**TASK BRIEF**
Write the records out once more, exactly as they appear below.

§ §

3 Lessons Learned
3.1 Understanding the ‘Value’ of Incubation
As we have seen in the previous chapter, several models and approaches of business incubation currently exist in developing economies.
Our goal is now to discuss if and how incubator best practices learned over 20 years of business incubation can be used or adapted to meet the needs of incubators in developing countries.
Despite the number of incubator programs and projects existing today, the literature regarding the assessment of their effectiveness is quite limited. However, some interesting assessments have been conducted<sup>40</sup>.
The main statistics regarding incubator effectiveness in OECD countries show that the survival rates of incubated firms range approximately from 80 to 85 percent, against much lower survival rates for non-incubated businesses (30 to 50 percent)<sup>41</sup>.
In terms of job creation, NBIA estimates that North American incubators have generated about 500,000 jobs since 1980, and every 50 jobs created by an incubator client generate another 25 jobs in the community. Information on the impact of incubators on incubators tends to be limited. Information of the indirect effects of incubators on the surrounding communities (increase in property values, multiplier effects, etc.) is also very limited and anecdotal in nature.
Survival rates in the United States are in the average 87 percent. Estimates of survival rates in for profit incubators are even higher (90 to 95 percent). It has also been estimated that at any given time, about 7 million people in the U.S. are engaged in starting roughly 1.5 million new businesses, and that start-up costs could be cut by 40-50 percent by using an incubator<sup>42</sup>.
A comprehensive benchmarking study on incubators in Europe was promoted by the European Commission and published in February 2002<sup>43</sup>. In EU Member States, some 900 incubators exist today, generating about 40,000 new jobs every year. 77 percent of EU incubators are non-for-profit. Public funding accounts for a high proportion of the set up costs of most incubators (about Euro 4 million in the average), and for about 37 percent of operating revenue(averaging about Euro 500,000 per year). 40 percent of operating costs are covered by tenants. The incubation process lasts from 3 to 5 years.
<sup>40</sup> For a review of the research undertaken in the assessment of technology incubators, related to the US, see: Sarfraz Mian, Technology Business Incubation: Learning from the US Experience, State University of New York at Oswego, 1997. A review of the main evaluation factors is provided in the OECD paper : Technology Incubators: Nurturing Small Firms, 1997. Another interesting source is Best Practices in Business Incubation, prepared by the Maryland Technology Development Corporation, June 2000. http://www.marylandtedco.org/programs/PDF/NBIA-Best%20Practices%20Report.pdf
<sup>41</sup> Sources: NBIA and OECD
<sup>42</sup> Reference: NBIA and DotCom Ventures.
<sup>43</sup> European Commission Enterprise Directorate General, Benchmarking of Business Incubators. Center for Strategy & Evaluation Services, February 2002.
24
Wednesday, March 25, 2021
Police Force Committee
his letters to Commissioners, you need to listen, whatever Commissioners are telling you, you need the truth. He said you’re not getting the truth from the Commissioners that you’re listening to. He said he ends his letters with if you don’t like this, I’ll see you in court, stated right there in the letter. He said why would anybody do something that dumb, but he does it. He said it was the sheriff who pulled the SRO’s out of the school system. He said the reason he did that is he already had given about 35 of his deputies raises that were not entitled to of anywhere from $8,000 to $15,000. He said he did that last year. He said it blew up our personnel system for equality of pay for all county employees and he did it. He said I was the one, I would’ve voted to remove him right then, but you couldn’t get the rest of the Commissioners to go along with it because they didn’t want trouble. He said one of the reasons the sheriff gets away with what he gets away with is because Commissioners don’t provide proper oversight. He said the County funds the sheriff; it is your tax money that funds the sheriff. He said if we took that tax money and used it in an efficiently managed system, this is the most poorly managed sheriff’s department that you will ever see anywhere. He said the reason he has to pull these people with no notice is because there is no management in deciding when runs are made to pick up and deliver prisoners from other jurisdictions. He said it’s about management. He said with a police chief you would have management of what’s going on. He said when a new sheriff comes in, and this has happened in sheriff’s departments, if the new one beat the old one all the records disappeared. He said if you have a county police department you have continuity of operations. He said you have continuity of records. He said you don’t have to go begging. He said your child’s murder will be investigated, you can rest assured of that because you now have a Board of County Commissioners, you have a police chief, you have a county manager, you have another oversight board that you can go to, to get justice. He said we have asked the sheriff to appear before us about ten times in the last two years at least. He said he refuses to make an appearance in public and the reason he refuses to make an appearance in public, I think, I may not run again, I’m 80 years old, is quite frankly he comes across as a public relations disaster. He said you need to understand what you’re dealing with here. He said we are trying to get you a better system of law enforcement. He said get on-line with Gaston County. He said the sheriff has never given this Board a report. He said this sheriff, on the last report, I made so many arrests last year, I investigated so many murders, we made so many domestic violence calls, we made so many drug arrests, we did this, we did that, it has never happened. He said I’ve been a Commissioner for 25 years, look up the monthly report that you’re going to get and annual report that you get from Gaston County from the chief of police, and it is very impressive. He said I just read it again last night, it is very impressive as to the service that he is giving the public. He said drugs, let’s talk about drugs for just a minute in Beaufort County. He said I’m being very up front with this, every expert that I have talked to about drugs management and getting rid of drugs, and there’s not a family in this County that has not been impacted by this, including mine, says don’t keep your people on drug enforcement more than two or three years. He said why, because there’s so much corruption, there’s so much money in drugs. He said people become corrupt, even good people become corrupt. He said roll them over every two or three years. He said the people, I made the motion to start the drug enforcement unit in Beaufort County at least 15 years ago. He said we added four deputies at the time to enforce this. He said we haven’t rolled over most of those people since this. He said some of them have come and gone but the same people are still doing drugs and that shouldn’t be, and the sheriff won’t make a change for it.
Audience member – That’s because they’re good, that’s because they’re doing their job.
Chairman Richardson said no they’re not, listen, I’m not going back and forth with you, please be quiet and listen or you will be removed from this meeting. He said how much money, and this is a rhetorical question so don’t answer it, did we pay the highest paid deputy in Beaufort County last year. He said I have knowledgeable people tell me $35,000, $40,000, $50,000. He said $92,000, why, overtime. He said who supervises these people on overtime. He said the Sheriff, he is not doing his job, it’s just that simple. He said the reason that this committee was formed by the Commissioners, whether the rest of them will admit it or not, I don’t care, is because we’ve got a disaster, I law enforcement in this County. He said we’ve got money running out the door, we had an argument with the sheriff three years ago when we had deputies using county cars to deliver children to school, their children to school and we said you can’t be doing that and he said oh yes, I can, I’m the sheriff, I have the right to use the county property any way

§ §

**OUTPUT OF THE EXERCISE**
3 Lessons Learned
3.1 Understanding the ‘Value’ of Incubation
As we have seen in the previous chapter, several models and approaches of business incubation currently exist in developing economies.
Our goal is now to discuss if and how incubator best practices learned over 20 years of business incubation can be used or adapted to meet the needs of incubators in developing countries.
Despite the number of incubator programs and projects existing today, the literature regarding the assessment of their effectiveness is quite limited. However, some interesting assessments have been conducted<sup>40</sup>.
The main statistics regarding incubator effectiveness in OECD countries show that the survival rates of incubated firms range approximately from 80 to 85 percent, against much lower survival rates for non-incubated businesses (30 to 50 percent)<sup>41</sup>.
In terms of job creation, NBIA estimates that North American incubators have generated about 500,000 jobs since 1980, and every 50 jobs created by an incubator client generate another 25 jobs in the community. Information on the impact of incubators on incubators tends to be limited. Information of the indirect effects of incubators on the surrounding communities (increase in property values, multiplier effects, etc.) is also very limited and anecdotal in nature.
Survival rates in the United States are in the average 87 percent. Estimates of survival rates in for profit incubators are even higher (90 to 95 percent). It has also been estimated that at any given time, about 7 million people in the U.S. are engaged in starting roughly 1.5 million new businesses, and that start-up costs could be cut by 40-50 percent by using an incubator<sup>42</sup>.
A comprehensive benchmarking study on incubators in Europe was promoted by the European Commission and published in February 2002<sup>43</sup>. In EU Member States, some 900 incubators exist today, generating about 40,000 new jobs every year. 77 percent of EU incubators are non-for-profit. Public funding accounts for a high proportion of the set up costs of most incubators (about Euro 4 million in the average), and for about 37 percent of operating revenue(averaging about Euro 500,000 per year). 40 percent of operating costs are covered by tenants. The incubation process lasts from 3 to 5 years.
<sup>40</sup> For a review of the research undertaken in the assessment of technology incubators, related to the US, see: Sarfraz Mian, Technology Business Incubation: Learning from the US Experience, State University of New York at Oswego, 1997. A review of the main evaluation factors is provided in the OECD paper : Technology Incubators: Nurturing Small Firms, 1997. Another interesting source is Best Practices in Business Incubation, prepared by the Maryland Technology Development Corporation, June 2000. http://www.marylandtedco.org/programs/PDF/NBIA-Best%20Practices%20Report.pdf
<sup>41</sup> Sources: NBIA and OECD
<sup>42</sup> Reference: NBIA and DotCom Ventures.
<sup>43</sup> European Commission Enterprise Directorate General, Benchmarking of Business Incubators. Center for Strategy & Evaluation Services, February 2002.
24
Wednesday, March 25, 2021
Police Force Committee
his letters to Commissioners, you need to listen, whatever Commissioners are telling you, you need the truth. He said you’re not getting the truth from the Commissioners that you’re listening to. He said he ends his letters with if you don’t like this, I’ll see you in court, stated right there in the letter. He said why would anybody do something that dumb, but he does it. He said it was the sheriff who pulled the SRO’s out of the school system. He said the reason he did that is he already had given about 35 of his deputies raises that were not entitled to of anywhere from $8,000 to $15,000. He said he did that last year. He said it blew up our personnel system for equality of pay for all county employees and he did it. He said I was the one, I would’ve voted to remove him right then, but you couldn’t get the rest of the Commissioners to go along with it because they didn’t want trouble. He said one of the reasons the sheriff gets away with what he gets away with is because Commissioners don’t provide proper oversight. He said the County funds the sheriff; it is your tax money that funds the sheriff. He said if we took that tax money and used it in an efficiently managed system, this is the most poorly managed sheriff’s department that you will ever see anywhere. He said the reason he has to pull these people with no notice is because there is no management in deciding when runs are made to pick up and deliver prisoners from other jurisdictions. He said it’s about management. He said with a police chief you would have management of what’s going on. He said when a new sheriff comes in, and this has happened in sheriff’s departments, if the new one beat the old one all the records disappeared. He said if you have a county police department you have continuity of operations. He said you have continuity of records. He said you don’t have to go begging. He said your child’s murder will be investigated, you can rest assured of that because you now have a Board of County Commissioners, you have a police chief, you have a county manager, you have another oversight board that you can go to, to get justice. He said we have asked the sheriff to appear before us about ten times in the last two years at least. He said he refuses to make an appearance in public and the reason he refuses to make an appearance in public, I think, I may not run again, I’m 80 years old, is quite frankly he comes across as a public relations disaster. He said you need to understand what you’re dealing with here. He said we are trying to get you a better system of law enforcement. He said get on-line with Gaston County. He said the sheriff has never given this Board a report. He said this sheriff, on the last report, I made so many arrests last year, I investigated so many murders, we made so many domestic violence calls, we made so many drug arrests, we did this, we did that, it has never happened. He said I’ve been a Commissioner for 25 years, look up the monthly report that you’re going to get and annual report that you get from Gaston County from the chief of police, and it is very impressive. He said I just read it again last night, it is very impressive as to the service that he is giving the public. He said drugs, let’s talk about drugs for just a minute in Beaufort County. He said I’m being very up front with this, every expert that I have talked to about drugs management and getting rid of drugs, and there’s not a family in this County that has not been impacted by this, including mine, says don’t keep your people on drug enforcement more than two or three years. He said why, because there’s so much corruption, there’s so much money in drugs. He said people become corrupt, even good people become corrupt. He said roll them over every two or three years. He said the people, I made the motion to start the drug enforcement unit in Beaufort County at least 15 years ago. He said we added four deputies at the time to enforce this. He said we haven’t rolled over most of those people since this. He said some of them have come and gone but the same people are still doing drugs and that shouldn’t be, and the sheriff won’t make a change for it.
Audience member – That’s because they’re good, that’s because they’re doing their job.
Chairman Richardson said no they’re not, listen, I’m not going back and forth with you, please be quiet and listen or you will be removed from this meeting. He said how much money, and this is a rhetorical question so don’t answer it, did we pay the highest paid deputy in Beaufort County last year. He said I have knowledgeable people tell me $35,000, $40,000, $50,000. He said $92,000, why, overtime. He said who supervises these people on overtime. He said the Sheriff, he is not doing his job, it’s just that simple. He said the reason that this committee was formed by the Commissioners, whether the rest of them will admit it or not, I don’t care, is because we’ve got a disaster, I law enforcement in this County. He said we’ve got money running out the door, we had an argument with the sheriff three years ago when we had deputies using county cars to deliver children to school, their children to school and we said you can’t be doing that and he said oh yes, I can, I’m the sheriff, I have the right to use the county property any way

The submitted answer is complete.